Last modified 3 November, 2008.

Research Interests

Concise Version

Statistical mechanics:
    &bull Discrete dynamics &bull Complex networks &bull Fundamental laws of biology

My co-workers and I use statistical mechanics to study complex systems in physics and interdisciplinary fields, including systems biology.

Detailed Version

Discrete dynamics:
    &bull Dynamics of small networks &bull Cellular automata &bull Self-assembly, competition
Complex networks:
    &bull Weighted & directed networks &bull Biological & social networks &bull Inferring genetic networks
Fundamental laws of biology:
    &bull Microarray expression &bull Coding & non-coding DNA &bull Pre-heteropolymer evolution

Discrete dynamics

We are interested in the discrete time evolution of systems in which elementary interactions give rise to non-trivial spatial or temporal patterns.

A major focus is understanding how network connectivity constrains network dynamics. Unlike much of the past work on the subject, which considers the large, disordered network limit, we are studying exact dynamics over the space of architectures for small networks (2 - 5 nodes).

We are also interested in probabilistic cellular automata (PCA): elementary cellular automata in which the update rules are random variables. We have recently solved this for the simplest category of PCA: those that are random in time and for which the mean field approximation is exact.

More recently, we have studied a simple model of competition among a collection of players. Each player has a fixed strength. Randomly selected pairs of players compete, the stronger one wins and the loser is eliminated. We show that the best indicator of future success is not the number of wins but a player's wealth: the accumulated wealth of all defeated players.

Complex networks

Complex networks are found in the brain, genetic regulation and transcription, the World Wide Web, transport and traffic and ecological food webs.

We have worked on generalizing quantities used to characterize classical networks to weighted and directed networks. Directed networks - in which every edge is an arrow, rather than an undirected link - exhibit a much more complicated connectivity than undirected networks. We show that a set of four directed clustering coefficients provide a useful space for classifying a wide range of real-world directed networks, ranging from social networks to transcription networks, language networks and food webs.

We are using these ideas to identify biological and other emergent structure in naturally occurring and designed networks.

A related interest is the inference of genetic networks from genomic expression data.

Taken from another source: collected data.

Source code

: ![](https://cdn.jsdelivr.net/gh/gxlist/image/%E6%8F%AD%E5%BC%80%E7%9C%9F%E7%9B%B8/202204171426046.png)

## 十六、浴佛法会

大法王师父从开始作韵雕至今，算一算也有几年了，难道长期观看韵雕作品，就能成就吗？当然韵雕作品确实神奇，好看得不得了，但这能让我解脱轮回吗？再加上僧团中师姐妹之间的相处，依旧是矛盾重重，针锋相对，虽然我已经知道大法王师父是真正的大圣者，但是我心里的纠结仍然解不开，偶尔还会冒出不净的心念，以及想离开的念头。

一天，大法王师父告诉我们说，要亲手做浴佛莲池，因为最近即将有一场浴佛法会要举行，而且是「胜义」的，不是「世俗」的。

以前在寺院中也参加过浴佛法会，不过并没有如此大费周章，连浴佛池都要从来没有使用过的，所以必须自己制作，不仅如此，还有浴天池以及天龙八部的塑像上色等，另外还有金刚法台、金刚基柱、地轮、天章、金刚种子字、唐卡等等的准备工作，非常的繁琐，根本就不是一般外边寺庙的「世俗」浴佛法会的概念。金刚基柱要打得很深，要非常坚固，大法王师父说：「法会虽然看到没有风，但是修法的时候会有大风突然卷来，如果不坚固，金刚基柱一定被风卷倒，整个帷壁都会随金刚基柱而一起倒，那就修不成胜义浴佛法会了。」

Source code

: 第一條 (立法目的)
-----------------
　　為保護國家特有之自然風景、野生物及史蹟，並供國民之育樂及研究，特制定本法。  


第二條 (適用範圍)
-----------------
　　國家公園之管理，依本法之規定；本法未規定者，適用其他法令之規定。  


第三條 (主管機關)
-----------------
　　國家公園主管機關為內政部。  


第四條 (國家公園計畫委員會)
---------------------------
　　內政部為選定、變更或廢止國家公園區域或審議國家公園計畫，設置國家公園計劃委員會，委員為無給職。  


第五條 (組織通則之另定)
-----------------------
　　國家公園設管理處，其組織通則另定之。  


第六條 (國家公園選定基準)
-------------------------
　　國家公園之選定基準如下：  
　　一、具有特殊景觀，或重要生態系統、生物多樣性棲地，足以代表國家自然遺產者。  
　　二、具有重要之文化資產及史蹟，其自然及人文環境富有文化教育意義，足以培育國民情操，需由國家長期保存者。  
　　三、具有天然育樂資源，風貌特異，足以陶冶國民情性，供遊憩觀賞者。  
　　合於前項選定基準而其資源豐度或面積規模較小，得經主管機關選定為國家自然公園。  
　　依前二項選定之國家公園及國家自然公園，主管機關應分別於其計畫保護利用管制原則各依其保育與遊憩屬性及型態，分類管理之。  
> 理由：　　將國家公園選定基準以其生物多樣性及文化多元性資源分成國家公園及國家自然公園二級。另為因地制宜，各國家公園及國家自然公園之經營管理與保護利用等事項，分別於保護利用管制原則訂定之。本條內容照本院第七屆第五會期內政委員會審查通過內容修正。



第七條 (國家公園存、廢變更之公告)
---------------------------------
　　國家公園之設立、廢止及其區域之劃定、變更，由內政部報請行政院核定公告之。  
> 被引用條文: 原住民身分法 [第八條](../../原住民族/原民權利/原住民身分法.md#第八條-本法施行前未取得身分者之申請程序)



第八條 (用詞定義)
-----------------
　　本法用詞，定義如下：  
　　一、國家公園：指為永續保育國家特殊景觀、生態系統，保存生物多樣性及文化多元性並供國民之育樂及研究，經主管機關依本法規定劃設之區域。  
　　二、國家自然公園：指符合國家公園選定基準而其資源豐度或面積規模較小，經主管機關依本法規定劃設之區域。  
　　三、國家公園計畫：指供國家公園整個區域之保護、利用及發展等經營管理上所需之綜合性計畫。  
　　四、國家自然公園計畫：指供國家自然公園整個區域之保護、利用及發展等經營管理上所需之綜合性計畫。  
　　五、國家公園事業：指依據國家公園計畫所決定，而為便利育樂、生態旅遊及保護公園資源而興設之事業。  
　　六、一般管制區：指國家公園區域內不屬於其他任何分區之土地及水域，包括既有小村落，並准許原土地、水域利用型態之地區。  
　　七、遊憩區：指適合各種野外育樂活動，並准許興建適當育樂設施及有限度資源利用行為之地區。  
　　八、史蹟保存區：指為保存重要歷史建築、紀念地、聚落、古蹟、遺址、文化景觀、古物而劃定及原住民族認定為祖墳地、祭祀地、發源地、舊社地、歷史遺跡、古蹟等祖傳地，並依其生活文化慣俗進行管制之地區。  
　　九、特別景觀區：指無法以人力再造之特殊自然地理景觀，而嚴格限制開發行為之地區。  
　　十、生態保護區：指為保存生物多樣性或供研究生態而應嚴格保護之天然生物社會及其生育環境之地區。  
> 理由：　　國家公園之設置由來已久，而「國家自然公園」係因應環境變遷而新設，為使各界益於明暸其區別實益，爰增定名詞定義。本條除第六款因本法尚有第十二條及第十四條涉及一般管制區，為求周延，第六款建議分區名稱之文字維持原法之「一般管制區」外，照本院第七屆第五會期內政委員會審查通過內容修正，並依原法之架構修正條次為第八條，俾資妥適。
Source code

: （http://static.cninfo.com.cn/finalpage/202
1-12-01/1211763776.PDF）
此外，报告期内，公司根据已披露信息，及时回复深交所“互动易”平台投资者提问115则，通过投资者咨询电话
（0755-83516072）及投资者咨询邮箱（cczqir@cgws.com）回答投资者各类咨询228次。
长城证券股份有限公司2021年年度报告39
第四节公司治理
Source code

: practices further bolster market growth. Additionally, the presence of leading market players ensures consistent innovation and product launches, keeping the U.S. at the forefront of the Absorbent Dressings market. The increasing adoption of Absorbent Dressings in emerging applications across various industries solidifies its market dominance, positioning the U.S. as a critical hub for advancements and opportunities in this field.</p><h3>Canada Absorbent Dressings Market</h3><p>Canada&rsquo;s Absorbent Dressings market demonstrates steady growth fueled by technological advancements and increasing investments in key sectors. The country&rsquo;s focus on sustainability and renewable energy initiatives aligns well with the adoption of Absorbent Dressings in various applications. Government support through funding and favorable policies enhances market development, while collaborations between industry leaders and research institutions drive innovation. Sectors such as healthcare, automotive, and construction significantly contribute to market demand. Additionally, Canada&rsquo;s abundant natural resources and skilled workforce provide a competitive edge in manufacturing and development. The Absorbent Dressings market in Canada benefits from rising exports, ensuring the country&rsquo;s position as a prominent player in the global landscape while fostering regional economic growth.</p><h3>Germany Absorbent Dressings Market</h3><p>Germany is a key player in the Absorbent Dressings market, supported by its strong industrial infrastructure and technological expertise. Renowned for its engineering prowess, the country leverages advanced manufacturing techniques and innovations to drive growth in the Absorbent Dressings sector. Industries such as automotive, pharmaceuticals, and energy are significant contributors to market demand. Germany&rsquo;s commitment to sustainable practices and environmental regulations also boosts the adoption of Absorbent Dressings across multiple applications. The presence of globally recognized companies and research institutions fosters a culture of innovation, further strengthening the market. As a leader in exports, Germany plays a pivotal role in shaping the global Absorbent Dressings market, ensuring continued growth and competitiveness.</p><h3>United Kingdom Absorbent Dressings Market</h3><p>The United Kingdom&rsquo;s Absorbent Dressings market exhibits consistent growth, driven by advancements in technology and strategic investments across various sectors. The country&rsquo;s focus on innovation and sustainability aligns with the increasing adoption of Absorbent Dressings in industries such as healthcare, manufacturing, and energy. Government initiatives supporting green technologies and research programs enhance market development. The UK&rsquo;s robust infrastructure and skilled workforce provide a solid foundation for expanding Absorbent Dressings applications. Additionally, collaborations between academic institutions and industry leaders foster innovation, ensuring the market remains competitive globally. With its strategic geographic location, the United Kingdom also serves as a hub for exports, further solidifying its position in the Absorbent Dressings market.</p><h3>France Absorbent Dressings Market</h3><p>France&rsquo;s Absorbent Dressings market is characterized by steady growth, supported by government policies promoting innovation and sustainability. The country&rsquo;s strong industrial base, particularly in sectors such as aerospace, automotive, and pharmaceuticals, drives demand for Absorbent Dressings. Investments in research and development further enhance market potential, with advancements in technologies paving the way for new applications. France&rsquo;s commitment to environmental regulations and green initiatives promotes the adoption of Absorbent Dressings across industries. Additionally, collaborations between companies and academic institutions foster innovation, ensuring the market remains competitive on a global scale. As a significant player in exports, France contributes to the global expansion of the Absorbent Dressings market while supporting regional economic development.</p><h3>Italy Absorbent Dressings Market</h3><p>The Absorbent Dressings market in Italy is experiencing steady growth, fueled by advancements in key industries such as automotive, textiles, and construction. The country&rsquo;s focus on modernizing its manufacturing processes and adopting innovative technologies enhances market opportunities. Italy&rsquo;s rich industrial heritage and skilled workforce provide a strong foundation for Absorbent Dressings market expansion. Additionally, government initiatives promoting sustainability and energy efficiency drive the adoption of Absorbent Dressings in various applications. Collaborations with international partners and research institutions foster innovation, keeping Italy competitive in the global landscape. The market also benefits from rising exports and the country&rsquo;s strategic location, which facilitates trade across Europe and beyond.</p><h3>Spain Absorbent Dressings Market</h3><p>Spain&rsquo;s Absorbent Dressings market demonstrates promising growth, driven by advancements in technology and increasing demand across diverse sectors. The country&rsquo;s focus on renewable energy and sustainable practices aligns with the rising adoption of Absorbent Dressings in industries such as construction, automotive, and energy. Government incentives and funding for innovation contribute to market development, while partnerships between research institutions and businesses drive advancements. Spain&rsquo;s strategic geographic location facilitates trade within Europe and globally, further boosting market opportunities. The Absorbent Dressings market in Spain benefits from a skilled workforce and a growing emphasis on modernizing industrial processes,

Fundamental laws of biology

'Fundamental laws of biology' is a phrase coined by DARPA to describe the application of existing and new mathematics to identify fundamental laws that govern biology across multiple time and length scales.

In most eukaryotes, a large proportion of the genome does not code for proteins. The non-coding part is observed to vary greatly in size even between closely related species. We report evidence that eukaryotes require a certain minimum amount of non-coding DNA (ncDNA), and that this minimum increases quadratically with the amount of coding DNA.

A subject which I have not begun working on, but would like to, is pre-heteropolymer evolution. A serious theory of evolution must address evolution prior to the existence of the central dogma of biology - that information flows from DNA to RNA to proteins. In other words, we need a theory of evolution in the absence of heteropolymers. Progress in this area will likely be at the intersection of information theory, thermodynamics, artificial life and the evolution of model organisms.